## Try it:
For the entries below, print exactly the lines between the line holding "- --> tutti uguali" and the line holding "- si può dire", inclusive, and nothing else.

##### Records for this task #####

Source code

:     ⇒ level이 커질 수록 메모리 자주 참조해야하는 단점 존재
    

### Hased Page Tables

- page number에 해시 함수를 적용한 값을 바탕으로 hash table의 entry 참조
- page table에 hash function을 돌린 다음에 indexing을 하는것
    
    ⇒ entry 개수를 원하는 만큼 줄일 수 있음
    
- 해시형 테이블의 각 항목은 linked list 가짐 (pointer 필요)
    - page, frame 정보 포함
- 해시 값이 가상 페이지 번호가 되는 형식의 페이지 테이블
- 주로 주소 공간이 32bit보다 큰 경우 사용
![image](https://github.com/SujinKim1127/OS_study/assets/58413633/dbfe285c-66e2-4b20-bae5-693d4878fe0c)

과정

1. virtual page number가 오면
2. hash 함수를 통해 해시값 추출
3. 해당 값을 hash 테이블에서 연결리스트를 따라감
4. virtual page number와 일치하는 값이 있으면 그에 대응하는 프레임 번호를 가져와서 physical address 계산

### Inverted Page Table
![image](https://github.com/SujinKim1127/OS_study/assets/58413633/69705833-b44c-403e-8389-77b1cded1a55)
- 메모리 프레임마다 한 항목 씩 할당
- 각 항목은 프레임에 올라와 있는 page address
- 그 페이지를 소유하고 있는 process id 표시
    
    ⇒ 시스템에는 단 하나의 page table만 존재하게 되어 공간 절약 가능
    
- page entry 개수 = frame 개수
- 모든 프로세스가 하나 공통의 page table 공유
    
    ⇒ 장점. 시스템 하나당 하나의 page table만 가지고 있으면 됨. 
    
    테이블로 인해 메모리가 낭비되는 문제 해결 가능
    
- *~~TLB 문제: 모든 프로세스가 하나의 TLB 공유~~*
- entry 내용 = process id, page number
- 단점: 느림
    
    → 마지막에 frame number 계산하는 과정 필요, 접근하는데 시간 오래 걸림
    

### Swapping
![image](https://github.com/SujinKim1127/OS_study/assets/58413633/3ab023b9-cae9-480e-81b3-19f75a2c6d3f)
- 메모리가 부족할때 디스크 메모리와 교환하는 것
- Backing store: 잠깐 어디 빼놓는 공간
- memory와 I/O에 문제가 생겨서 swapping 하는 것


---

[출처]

#####
##### Records for this task #####

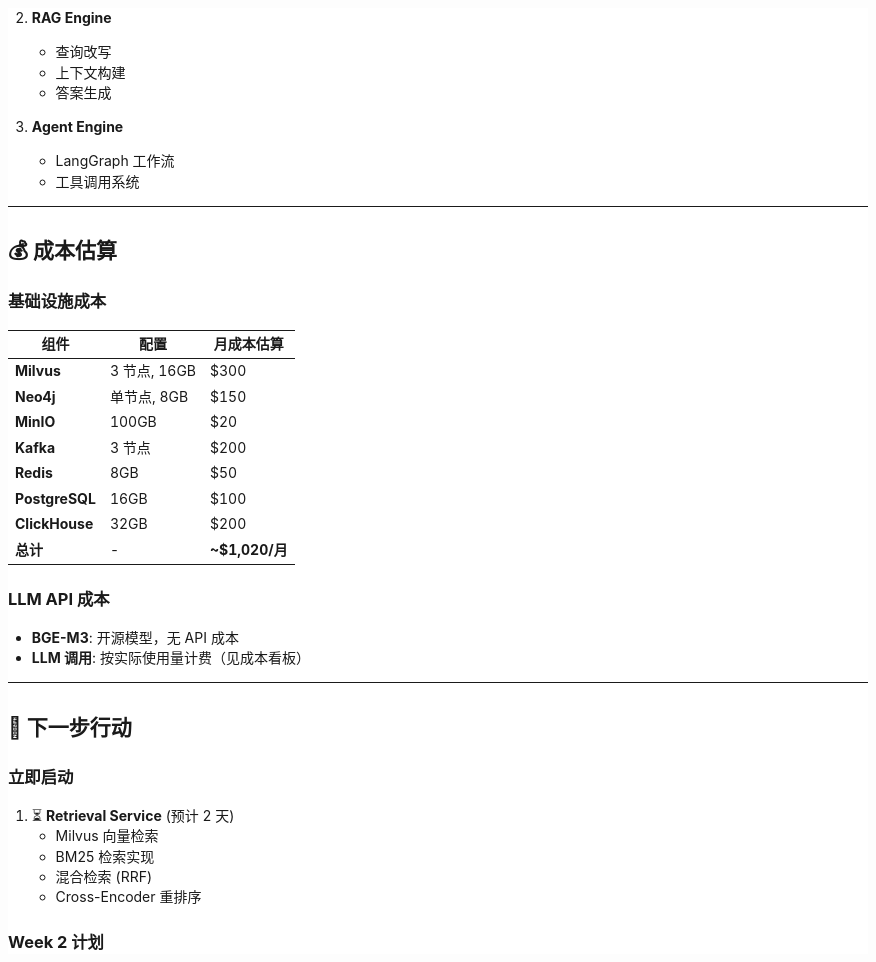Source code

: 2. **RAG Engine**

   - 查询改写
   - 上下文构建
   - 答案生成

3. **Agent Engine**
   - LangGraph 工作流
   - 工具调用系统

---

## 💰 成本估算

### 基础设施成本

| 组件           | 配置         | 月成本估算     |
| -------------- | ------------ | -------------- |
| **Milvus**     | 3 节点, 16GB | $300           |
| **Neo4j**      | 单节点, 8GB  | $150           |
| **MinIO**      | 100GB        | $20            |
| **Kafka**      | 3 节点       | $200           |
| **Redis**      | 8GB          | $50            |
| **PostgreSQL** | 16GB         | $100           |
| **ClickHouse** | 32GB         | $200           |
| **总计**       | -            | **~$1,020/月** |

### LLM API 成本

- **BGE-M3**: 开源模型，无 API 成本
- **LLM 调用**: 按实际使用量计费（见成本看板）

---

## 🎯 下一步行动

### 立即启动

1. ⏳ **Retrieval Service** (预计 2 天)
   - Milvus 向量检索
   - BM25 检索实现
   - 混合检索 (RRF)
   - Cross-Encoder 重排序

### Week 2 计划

#####
##### Records for this task #####

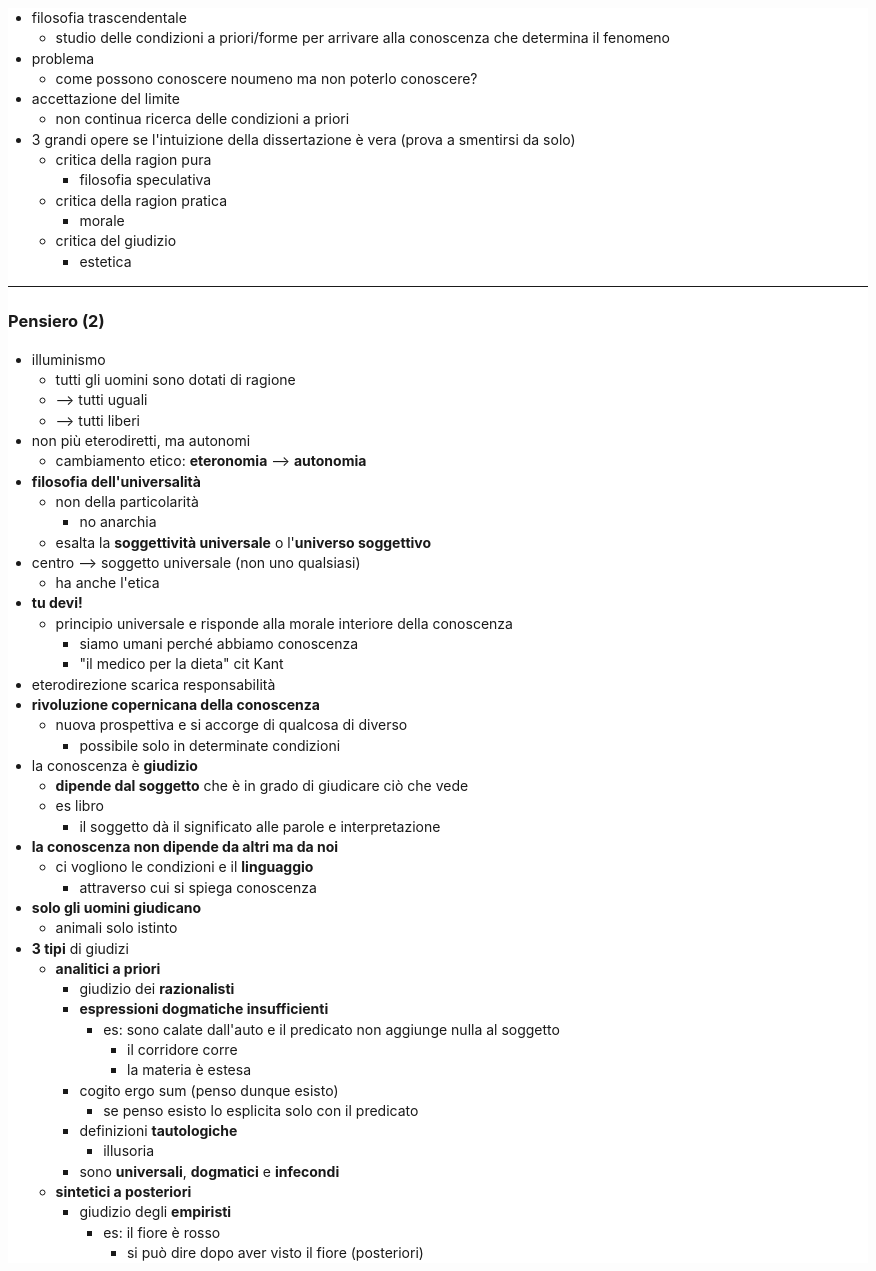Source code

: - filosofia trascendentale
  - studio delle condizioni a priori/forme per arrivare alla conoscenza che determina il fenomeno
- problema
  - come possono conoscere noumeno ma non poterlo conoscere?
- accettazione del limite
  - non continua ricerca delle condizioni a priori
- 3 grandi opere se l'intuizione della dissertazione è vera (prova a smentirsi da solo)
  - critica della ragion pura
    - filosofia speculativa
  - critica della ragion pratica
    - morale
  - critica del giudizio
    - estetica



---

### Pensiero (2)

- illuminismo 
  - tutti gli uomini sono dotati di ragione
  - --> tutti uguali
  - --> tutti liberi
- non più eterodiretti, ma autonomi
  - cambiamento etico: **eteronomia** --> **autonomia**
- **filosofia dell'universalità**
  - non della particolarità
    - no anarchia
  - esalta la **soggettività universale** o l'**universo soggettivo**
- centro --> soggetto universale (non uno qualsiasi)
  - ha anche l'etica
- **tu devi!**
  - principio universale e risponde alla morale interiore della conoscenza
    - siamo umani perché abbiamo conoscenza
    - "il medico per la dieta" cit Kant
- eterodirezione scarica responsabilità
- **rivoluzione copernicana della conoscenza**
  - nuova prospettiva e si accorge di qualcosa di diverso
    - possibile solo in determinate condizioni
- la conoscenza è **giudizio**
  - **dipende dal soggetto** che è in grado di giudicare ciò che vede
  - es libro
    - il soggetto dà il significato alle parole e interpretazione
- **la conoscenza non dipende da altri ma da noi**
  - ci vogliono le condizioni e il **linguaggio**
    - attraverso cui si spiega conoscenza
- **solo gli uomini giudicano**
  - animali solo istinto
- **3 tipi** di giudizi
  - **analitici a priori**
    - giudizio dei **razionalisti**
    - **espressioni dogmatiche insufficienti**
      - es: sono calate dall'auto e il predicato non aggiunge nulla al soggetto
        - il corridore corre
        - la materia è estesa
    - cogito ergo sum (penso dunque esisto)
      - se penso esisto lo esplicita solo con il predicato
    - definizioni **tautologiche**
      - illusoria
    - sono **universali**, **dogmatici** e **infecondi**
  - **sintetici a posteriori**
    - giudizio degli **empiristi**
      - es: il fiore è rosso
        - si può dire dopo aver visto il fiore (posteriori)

#####

## Result for this task:
  - --> tutti uguali
  - --> tutti liberi
- non più eterodiretti, ma autonomi
  - cambiamento etico: **eteronomia** --> **autonomia**
- **filosofia dell'universalità**
  - non della particolarità
    - no anarchia
  - esalta la **soggettività universale** o l'**universo soggettivo**
- centro --> soggetto universale (non uno qualsiasi)
  - ha anche l'etica
- **tu devi!**
  - principio universale e risponde alla morale interiore della conoscenza
    - siamo umani perché abbiamo conoscenza
    - "il medico per la dieta" cit Kant
- eterodirezione scarica responsabilità
- **rivoluzione copernicana della conoscenza**
  - nuova prospettiva e si accorge di qualcosa di diverso
    - possibile solo in determinate condizioni
- la conoscenza è **giudizio**
  - **dipende dal soggetto** che è in grado di giudicare ciò che vede
  - es libro
    - il soggetto dà il significato alle parole e interpretazione
- **la conoscenza non dipende da altri ma da noi**
  - ci vogliono le condizioni e il **linguaggio**
    - attraverso cui si spiega conoscenza
- **solo gli uomini giudicano**
  - animali solo istinto
- **3 tipi** di giudizi
  - **analitici a priori**
    - giudizio dei **razionalisti**
    - **espressioni dogmatiche insufficienti**
      - es: sono calate dall'auto e il predicato non aggiunge nulla al soggetto
        - il corridore corre
        - la materia è estesa
    - cogito ergo sum (penso dunque esisto)
      - se penso esisto lo esplicita solo con il predicato
    - definizioni **tautologiche**
      - illusoria
    - sono **universali**, **dogmatici** e **infecondi**
  - **sintetici a posteriori**
    - giudizio degli **empiristi**
      - es: il fiore è rosso
        - si può dire dopo aver visto il fiore (posteriori)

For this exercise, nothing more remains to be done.